YOUR TASK » This exercise asks for an exact copy of every entry below, with pictures omitted.

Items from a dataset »
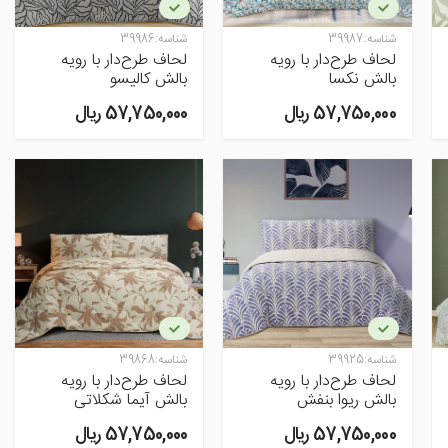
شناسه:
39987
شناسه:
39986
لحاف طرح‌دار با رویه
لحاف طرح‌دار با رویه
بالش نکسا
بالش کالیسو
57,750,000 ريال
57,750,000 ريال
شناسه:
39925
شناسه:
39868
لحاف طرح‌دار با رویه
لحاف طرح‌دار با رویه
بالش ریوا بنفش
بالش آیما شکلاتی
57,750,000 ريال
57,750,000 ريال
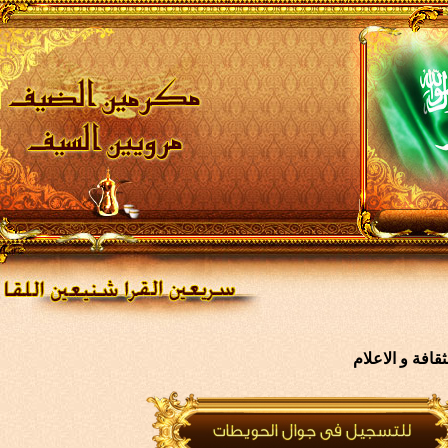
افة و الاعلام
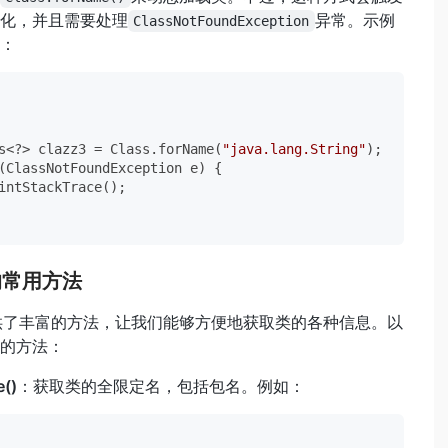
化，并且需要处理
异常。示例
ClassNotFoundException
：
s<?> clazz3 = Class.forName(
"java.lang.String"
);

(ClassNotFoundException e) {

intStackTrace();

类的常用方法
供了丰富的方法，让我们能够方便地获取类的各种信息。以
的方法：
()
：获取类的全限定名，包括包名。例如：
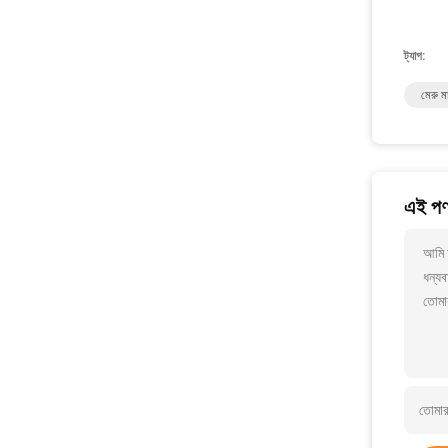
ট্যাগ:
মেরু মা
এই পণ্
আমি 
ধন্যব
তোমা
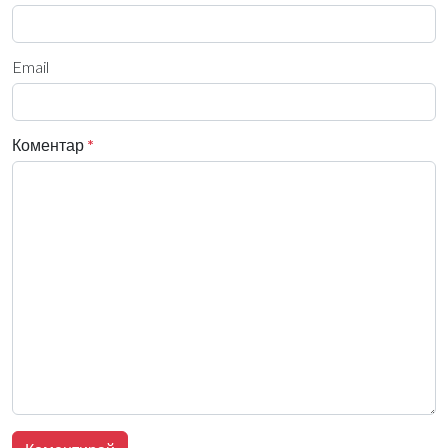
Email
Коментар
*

ANSWER SECTION »
شناسه:
39987
شناسه:
39986
لحاف طرح‌دار با رویه
لحاف طرح‌دار با رویه
بالش نکسا
بالش کالیسو
57,750,000 ريال
57,750,000 ريال
شناسه:
39925
شناسه:
39868
لحاف طرح‌دار با رویه
لحاف طرح‌دار با رویه
بالش ریوا بنفش
بالش آیما شکلاتی
57,750,000 ريال
57,750,000 ريال
افة و الاعلام
化，并且需要处理
异常。示例
ClassNotFoundException
：
s<?> clazz3 = Class.forName(
"java.lang.String"
);

(ClassNotFoundException e) {

intStackTrace();

类的常用方法
供了丰富的方法，让我们能够方便地获取类的各种信息。以
的方法：
()
：获取类的全限定名，包括包名。例如：
ট্যাগ:
মেরু মা
এই পণ্
আমি 
ধন্যব
তোমা
Email
Коментар
*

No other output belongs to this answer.